Por que se importar? Porque são muitas e estão sofrendo

Por que nossa sociedade não desperta para perceber o monstro que ela está criando e que vai atacá-la em um futuro muito próximo? Se não houver uma atenção muito especial do governo e das instituições privadas, com a ajuda da sociedade em geral, teremos milhões de delinqüentes terríveis em poucos anos. Estou falando de milhões de crianças e adolescentes que estão nas ruas. Será que elas nascem com algum defeito que as torna pessoas incuráveis? Nada disso. É a maneira como são tratadas que abre as portas para que entrem no mundo do crime. Parece que não queremos nos aperceber desses fatos.

Barril de pólvora
Basta observar nossas estatísticas para percebermos que estamos montando um barril de pólvora, que poderá explodir a qualquer momento. Quarenta por cento da população brasileira vive na pobreza. Cerca de 300 mil crianças morrem de fome anualmente no Brasil. Setenta por cento dos brasileiros já moram nas cidades. A extrema precariedade de moradias atinge 12 milhões de famílias, o que equivale a duas Argentinas. Milhões de crianças e adolescentes vivem em favelas.
Em meio a tudo isso, um número considerável de crianças e adolescentes faz parte dos 47 milhões de pessoas de nossa população que vivem em condições subumanas, em que 15 milhões sofrem de desnutrição crônica. Aproximadamente 8 milhões de crianças e adolescentes estão abandonados ou são órfãos desassistidos, algumas vezes de pais vivos. Milhares estão confinados em internatos-prisões e 500 mil meninas se prostituem.

Elas não estão longe
Bem, eu e você os vemos aqui e ali. Às vezes nos semáforos, esmolando ou vendendo alguma coisa, pedindo um pouco de alimento do cliente da pizzaria ou lanchonete. As que estão presas e aquelas que vivem em situações muito precárias, nós nem as vemos…
Como é a mente dessa criança? O que imagina quando vê uma bolsa dependurada no braço daquela senhora menos atenta? Qual a sua filosofia? “Nada é meu, mas posso desfrutar de tudo que estiver ao meu alcance”. Isto é, como não têm direito a nada, tudo o que estiver ao alcance de suas mãos é seu. Pode ser a bolsa, o tênis, a carteira, o anel, o colar, tudo. Será que resolve simplesmente chamá-la de marginal, ladrão, delinqüente e enviá-la para a FEBEM?
Pior! Estão se tornando homens e mulheres com essa mentalidade. Se conseguirem escapar da morte (e é bom lembrar que de 1988 a 1990 ocorreram 4.611 assassinatos de menores de 17 anos, ou seja, quatro assassinatos por dia), sim, se conseguirem escapar da morte, não terão dificuldades em arrombar, agredir, matar, estuprar, para tomar posse do que lhes foi negado a vida toda.

Há cura!
Devemos lembrar que estamos falando de um tipo especial de infância pobre.
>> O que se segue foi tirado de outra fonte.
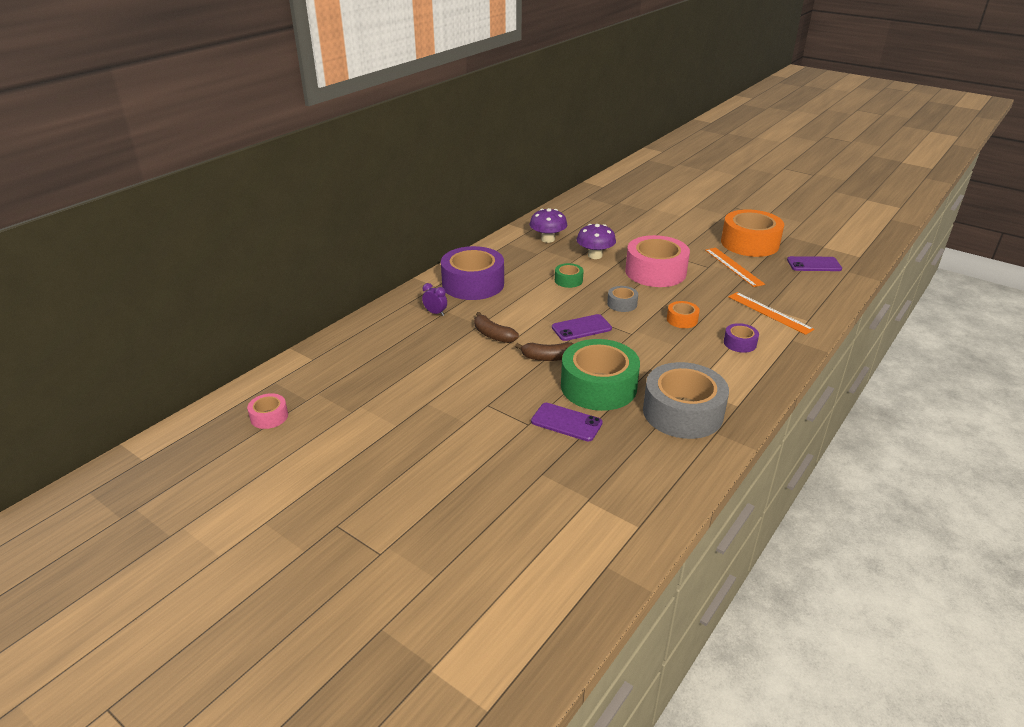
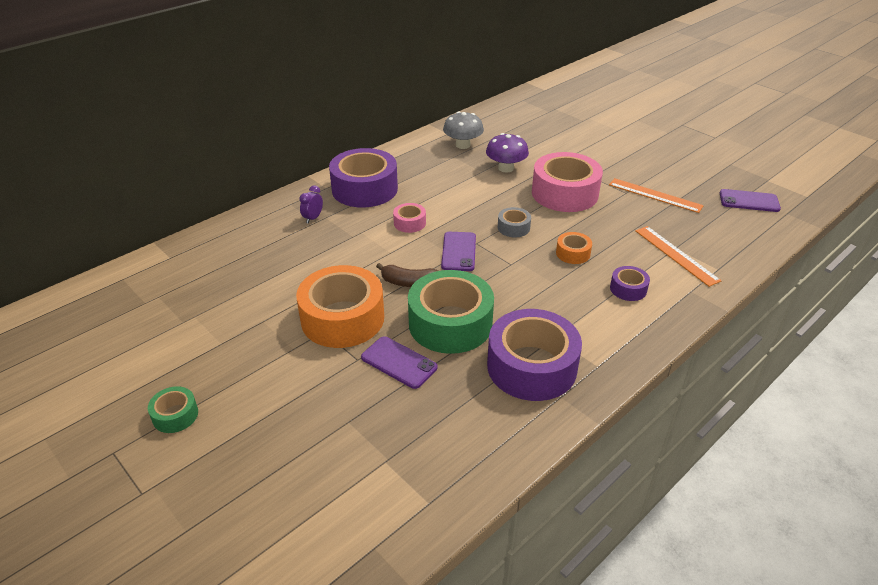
camera: 10 degrees right, 5 degrees up
(269, 417) = (100, 317): pink tape -> pink tape (409, 223)
(435, 313) = (313, 218): purple clock -> purple clock turned 105 degrees counterclockwise
(493, 335) = (362, 250): brown banana -> none
(547, 239) = (463, 145): purple mushroom -> grey mushroom
(568, 280) = (466, 194): green tape -> green tape (175, 415)
(581, 328) = (458, 251): purple phone -> purple phone turned 75 degrees counterclockwise
(682, 412) = (531, 366): grey tape -> purple tape
(733, 266) = (655, 195): orange ruler -> orange ruler turned 45 degrees counterclockwise
(749, 243) = (683, 169): orange tape -> orange tape (342, 318)

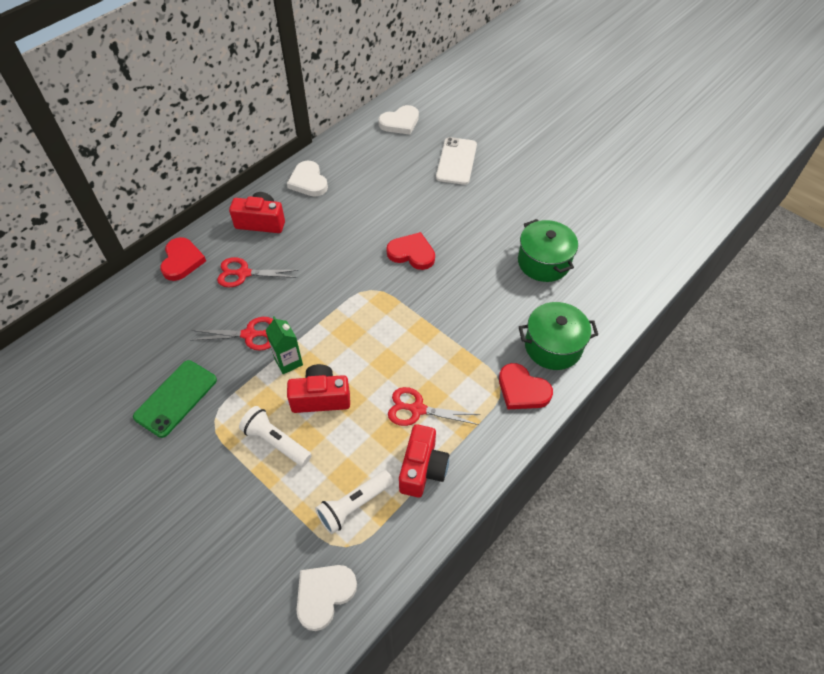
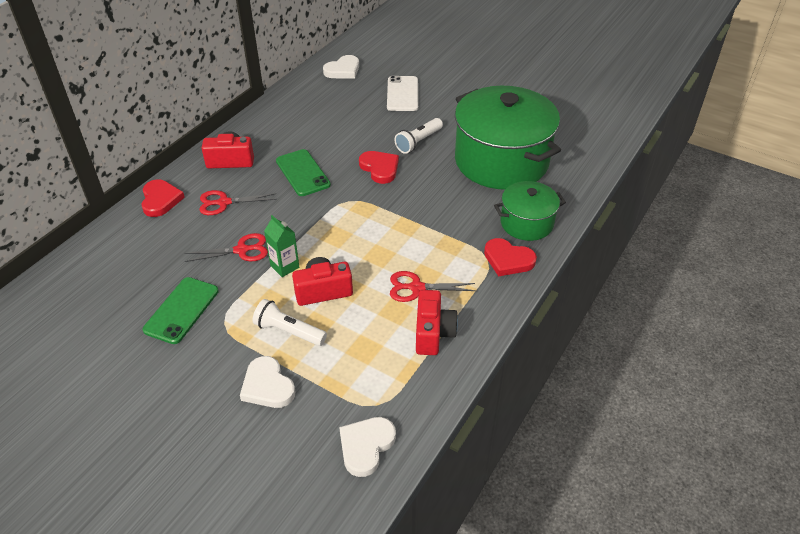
camera: 10 degrees left, 10 degrees down
(308, 181) = (268, 124): white heart -> white heart (267, 386)
(331, 248) = (302, 173): none -> green phone
(354, 505) = (376, 371): white flashlight -> white flashlight (418, 142)
(412, 253) = (380, 168): red heart -> red heart turned 45 degrees clockwise
(543, 262) = (501, 161): green pot -> green pot, size x1.93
Sabemos que há muitas outras crianças pobres que têm pais, uma casa, comem uma ou duas refeições quentes por dia, vão à escola, e que, mesmo pobres, são ensinadas a respeitar, a lutar para vencer, a trabalhar para adquirir. É certo que entre estas também podem surgir marginais, como o há na classe média e alta. Mas nem se pode comparar com as crianças que aprendem com a mãe-rua. Que acabam interiorizando a filosofia das ruas.
A experiência que tenho é que uma criança dessas é perfeitamente recuperável. Não precisa mais do que três meses, e ela se torna outra pessoa. Posso levá-lo, leitor, a alguns lugares para ver crianças recuperadas. Você vai até duvidar de que elas tenham vindo de situações tão críticas. São pessoas totalmente normais e no caminho para uma vida nova.
Não é difícil fazer isso. É só querer.

(Artigo transcrito da revista Ultimato, novembro/1997, p. 24.)

Autor: Jonathan Ferreira dos Santos, é pastor e diretor-fundador da Associação Evangélica Beneficente Vale da Bênção, em São Paulo.